The CLT's convergence rate depends on the population's shape. Symmetric distributions converge quickly (n = 10 may suffice). Skewed distributions need larger n. The Berry-Esseen theorem provides a bound: the maximum error is proportional to E[|X − μ|³]/(σ³√n).
A 95% confidence interval means: if we repeated our sampling procedure many times, about 95% of the resulting intervals would contain the true μ. The CLT justifies using x̄ ± 1.96 × SE as that interval, because the sampling distribution of x̄ is approximately N(μ, SE²).
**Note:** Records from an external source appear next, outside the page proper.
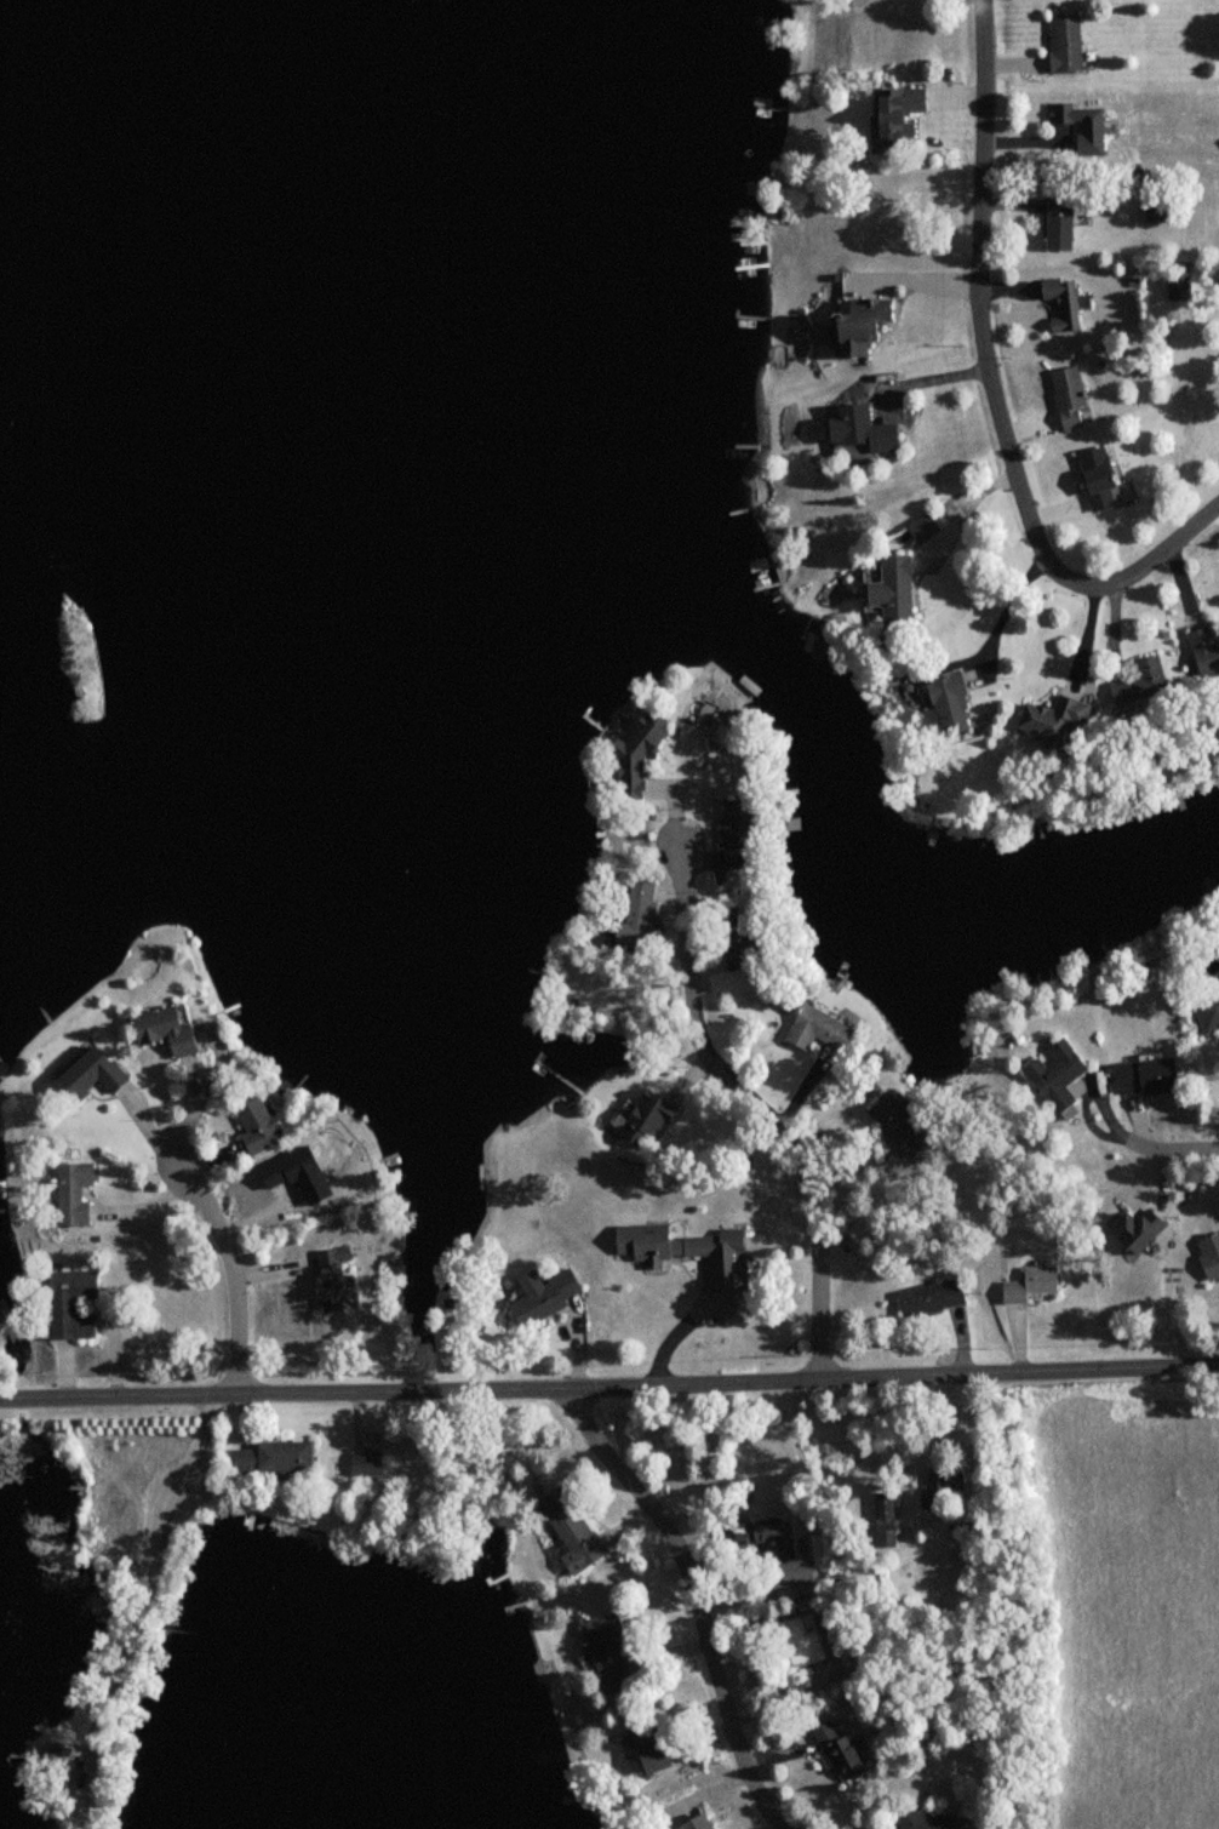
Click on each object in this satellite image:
building: (1067, 42)
building: (901, 111)
building: (1083, 123)
building: (1159, 210)
building: (1063, 223)
building: (1179, 283)
building: (1064, 300)
building: (866, 324)
road: (923, 383)
road: (992, 386)
building: (1071, 398)
building: (863, 432)
building: (1101, 478)
road: (960, 507)
building: (924, 526)
building: (894, 591)
road: (1006, 603)
building: (1207, 650)
building: (1146, 681)
building: (954, 702)
building: (1056, 716)
building: (647, 748)
building: (748, 834)
building: (644, 912)
building: (743, 937)
building: (172, 1029)
building: (825, 1029)
building: (97, 1074)
building: (1060, 1074)
building: (1151, 1076)
road: (741, 1089)
building: (650, 1118)
building: (262, 1122)
building: (904, 1123)
road: (1155, 1149)
building: (77, 1192)
building: (1143, 1229)
building: (692, 1252)
road: (233, 1267)
building: (337, 1277)
building: (1035, 1284)
building: (558, 1292)
building: (935, 1298)
building: (74, 1302)
road: (726, 1383)
road: (116, 1394)
road: (356, 1415)
road: (244, 1416)
building: (272, 1459)
building: (365, 1462)
building: (947, 1484)
road: (630, 1519)
building: (890, 1520)
building: (578, 1538)
road: (710, 1539)
building: (775, 1539)
road: (697, 1598)
road: (137, 1608)
road: (734, 1638)
building: (801, 1640)
building: (610, 1648)
road: (670, 1650)
building: (649, 1749)
building: (842, 1750)
road: (767, 1752)
building: (55, 1753)
road: (704, 1788)
building: (932, 1820)
building: (698, 1824)

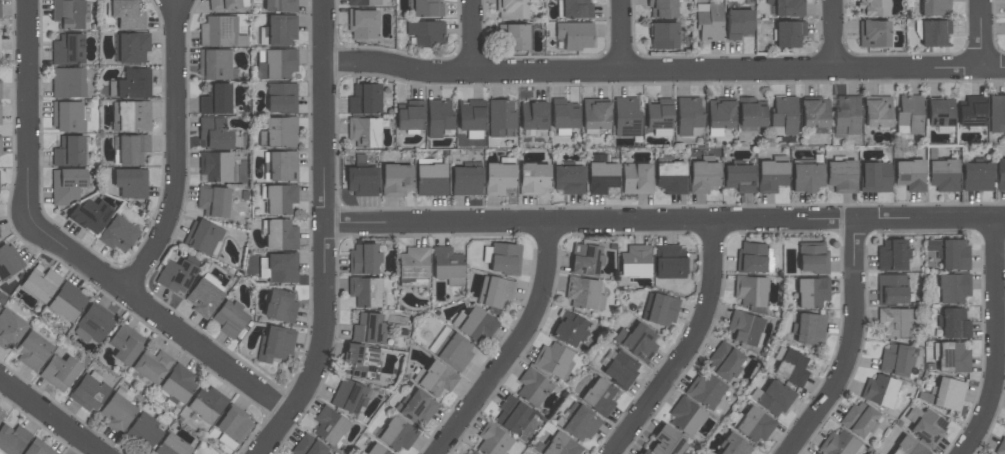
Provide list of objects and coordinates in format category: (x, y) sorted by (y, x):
building: (362, 2)
building: (225, 5)
building: (281, 5)
building: (935, 7)
building: (427, 8)
building: (662, 8)
building: (787, 8)
building: (873, 8)
building: (511, 9)
building: (574, 9)
building: (0, 10)
building: (68, 14)
building: (127, 14)
building: (709, 21)
building: (739, 23)
building: (363, 24)
building: (279, 30)
building: (221, 32)
building: (426, 32)
building: (934, 32)
road: (624, 34)
building: (789, 34)
road: (831, 34)
building: (873, 34)
road: (983, 34)
building: (575, 35)
road: (472, 36)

For a population with mean μ and standard deviation σ, the distribution of sample means from samples of size n approaches N(μ, σ²/n) as n increases, regardless of the population's shape. Understanding this concept helps you apply the calculator correctly and interpret the results with confidence.
This is a rule of thumb. For symmetric populations, the CLT kicks in with smaller n. For highly skewed distributions (like income), larger samples are needed. The key is that the sampling distribution looks approximately normal.
σ is the population standard deviation (spread of individual values). SE = σ/√n is the standard error (spread of sample means). SE is always smaller than σ because averaging reduces variability.
In practice, σ is often unknown and estimated by the sample standard deviation s. This introduces extra uncertainty, which is handled by the t-distribution rather than the z-distribution.
Yes. For a sample proportion p̂ from a population with proportion p, the sampling distribution is approximately N(p, p(1−p)/n) when np ≥ 5 and n(1−p) ≥ 5.
The CLT requires finite variance. Distributions like the Cauchy distribution have no finite variance, so the CLT doesn't apply — no amount of averaging will produce a normal sampling distribution.